Хотя описанный здесь процесс изменений в ходе арт-терапевтических сессий с применением интерактивных изобразительных техник включает четыре этапа, эти этапы в значительной мере совпадают с трехчастной структурой драматерапевтического процесса. Так, например, начальный этап драматерапевтического процесса, связанный с исходным пребыванием в обыденной реальности, совпадает с первой стадией описанного нами четырехступенного цикла, называемой «формирование границ». Данная стадия является предпосылкой последующей более активной интеракции, поскольку позволяет структурировать взаимодействие членов группы и создать атмосферу безопасности.
Вхождение в драматическую реальность, связанное с началом второго этапа драматерапевтического процесса, совпадает со второй стадией четырехступенного цикла, которая назвается «Преодоление границ». Последующее погружение в драматическую реальность и достижение драматической кульминации, также связанное со вторым этапом драматерапевтического процесса, совпадают с третьей стадией четырехступенного цикла («Хаос»).
Развязка драматического действия и выход из драматической реальности, связанные с третьим этапом драматерапевтического процесса, совпадают с четвертой стадией четырехступенного цикла изменений в арт-терапевтической работе.
Автор также обратил внимание на то, что действия и переживания членов арт-терапевтической группы на второй и третьей стадиях четырехступенного цикла существенно отличаются от их действий и переживаний на начальной и завершающей стадиях и во многом напоминают те действия и переживания, которые характерны для клиентов в момент их пребывания в драматической реальности.
Характеризуя процесс перехода из обыденной реальности в драматическую, Андерсен-Уоррен и Грейнджер (2001) пишут: «Драма-терапия обозначает различия между жизнью и искусством, повседневной реальностью и воображаемым миром, хотя делает это не столько явно как театр.
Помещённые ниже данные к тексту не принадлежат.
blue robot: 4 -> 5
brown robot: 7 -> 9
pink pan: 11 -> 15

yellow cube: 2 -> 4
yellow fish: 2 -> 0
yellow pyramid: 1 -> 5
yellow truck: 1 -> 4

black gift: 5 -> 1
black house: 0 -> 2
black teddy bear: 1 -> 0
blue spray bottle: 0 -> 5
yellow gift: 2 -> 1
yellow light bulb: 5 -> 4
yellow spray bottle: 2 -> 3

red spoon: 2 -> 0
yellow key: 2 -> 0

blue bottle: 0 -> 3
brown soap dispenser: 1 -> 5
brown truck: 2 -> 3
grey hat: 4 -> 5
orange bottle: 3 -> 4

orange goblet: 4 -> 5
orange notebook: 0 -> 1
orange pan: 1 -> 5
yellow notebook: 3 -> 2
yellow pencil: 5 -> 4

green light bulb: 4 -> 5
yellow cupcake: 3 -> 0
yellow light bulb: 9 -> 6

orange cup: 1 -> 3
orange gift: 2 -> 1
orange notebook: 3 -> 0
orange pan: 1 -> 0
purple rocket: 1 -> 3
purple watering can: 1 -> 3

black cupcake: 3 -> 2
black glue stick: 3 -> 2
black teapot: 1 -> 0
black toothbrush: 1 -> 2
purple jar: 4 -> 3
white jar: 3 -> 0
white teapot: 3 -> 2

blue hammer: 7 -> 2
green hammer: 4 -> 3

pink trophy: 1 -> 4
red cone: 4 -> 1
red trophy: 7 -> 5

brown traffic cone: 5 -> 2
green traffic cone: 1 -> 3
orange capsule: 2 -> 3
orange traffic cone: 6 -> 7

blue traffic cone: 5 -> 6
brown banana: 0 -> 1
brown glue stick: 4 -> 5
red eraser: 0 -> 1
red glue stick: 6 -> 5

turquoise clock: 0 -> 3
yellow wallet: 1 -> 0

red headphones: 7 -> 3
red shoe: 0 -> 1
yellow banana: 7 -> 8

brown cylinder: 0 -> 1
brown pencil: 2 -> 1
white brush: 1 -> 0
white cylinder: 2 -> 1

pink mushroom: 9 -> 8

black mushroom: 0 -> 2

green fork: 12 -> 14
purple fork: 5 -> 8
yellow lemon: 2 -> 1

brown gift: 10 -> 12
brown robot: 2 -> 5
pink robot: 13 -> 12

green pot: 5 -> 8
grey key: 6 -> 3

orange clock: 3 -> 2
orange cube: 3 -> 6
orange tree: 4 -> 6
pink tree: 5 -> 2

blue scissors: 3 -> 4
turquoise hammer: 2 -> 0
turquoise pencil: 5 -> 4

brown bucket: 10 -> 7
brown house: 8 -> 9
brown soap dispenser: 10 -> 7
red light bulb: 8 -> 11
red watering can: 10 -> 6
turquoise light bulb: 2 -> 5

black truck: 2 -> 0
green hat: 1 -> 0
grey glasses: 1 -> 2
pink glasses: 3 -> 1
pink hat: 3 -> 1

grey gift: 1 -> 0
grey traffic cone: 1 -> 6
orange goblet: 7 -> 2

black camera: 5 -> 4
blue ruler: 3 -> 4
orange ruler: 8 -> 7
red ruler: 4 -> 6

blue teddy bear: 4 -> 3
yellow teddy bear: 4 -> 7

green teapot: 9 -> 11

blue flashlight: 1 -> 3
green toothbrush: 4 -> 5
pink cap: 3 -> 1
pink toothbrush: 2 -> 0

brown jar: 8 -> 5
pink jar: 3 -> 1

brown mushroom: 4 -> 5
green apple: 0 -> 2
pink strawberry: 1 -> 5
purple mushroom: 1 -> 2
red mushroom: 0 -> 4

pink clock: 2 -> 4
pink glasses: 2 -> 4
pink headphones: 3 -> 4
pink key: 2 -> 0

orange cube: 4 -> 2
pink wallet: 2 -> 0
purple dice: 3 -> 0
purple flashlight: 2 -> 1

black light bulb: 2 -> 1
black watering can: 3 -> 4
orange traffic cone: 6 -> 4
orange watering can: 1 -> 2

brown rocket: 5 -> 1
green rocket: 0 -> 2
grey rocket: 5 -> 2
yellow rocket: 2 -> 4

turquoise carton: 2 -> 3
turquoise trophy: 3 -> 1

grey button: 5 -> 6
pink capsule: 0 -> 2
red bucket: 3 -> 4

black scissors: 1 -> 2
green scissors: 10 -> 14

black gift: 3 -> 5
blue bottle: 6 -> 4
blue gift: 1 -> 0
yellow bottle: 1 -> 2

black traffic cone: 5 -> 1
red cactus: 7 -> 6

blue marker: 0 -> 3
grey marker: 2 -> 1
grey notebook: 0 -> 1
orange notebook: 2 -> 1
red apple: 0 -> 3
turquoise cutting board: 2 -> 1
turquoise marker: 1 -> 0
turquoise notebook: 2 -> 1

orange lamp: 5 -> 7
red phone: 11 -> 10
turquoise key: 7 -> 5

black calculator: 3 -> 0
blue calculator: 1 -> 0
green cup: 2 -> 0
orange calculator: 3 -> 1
Во многом это связано с тем, что драматерапия базируется на фундаментальном театральном процессе..., предполагающем вхождение человека в иную реальность, пребывание в ней и выход из нее... Драматическая сессия делится на три части... С одной стороны, драматерапевтическая сессия представляет собой непрерывный процесс; с другой стороны, это сочетание трех разных видов опыта, каждый из которых имеет определенные отличия от других. Так, первая стадия заключается в подготовке к взаимодействию с другими людьми и взаимному раскрытию, к активной работе воображения и совместным поступкам, мыслям и чувствам... Вторая стадия отличается более драматичным характером... Даже если действия не носят выраженного драматического оттенка, участники группы могут по-новому взглянуть на мир и прожить различные события совершенно по-новому. На третьей стадии к участникам возвращается привычный взгляд на мир и обычные способы поведения. Если содержанием второй стадии являлся обмен ролями с другими членами группы, отождествление с того или иного рода вымышленными персонажами и переход из обыденной реальности в альтернативную, воображаемую реальность, то третья, последняя стадия драматерапевтического процесса предполагает разотождествление с ролью и восстановление привычной для членов группы идентичности» (с. 33-34).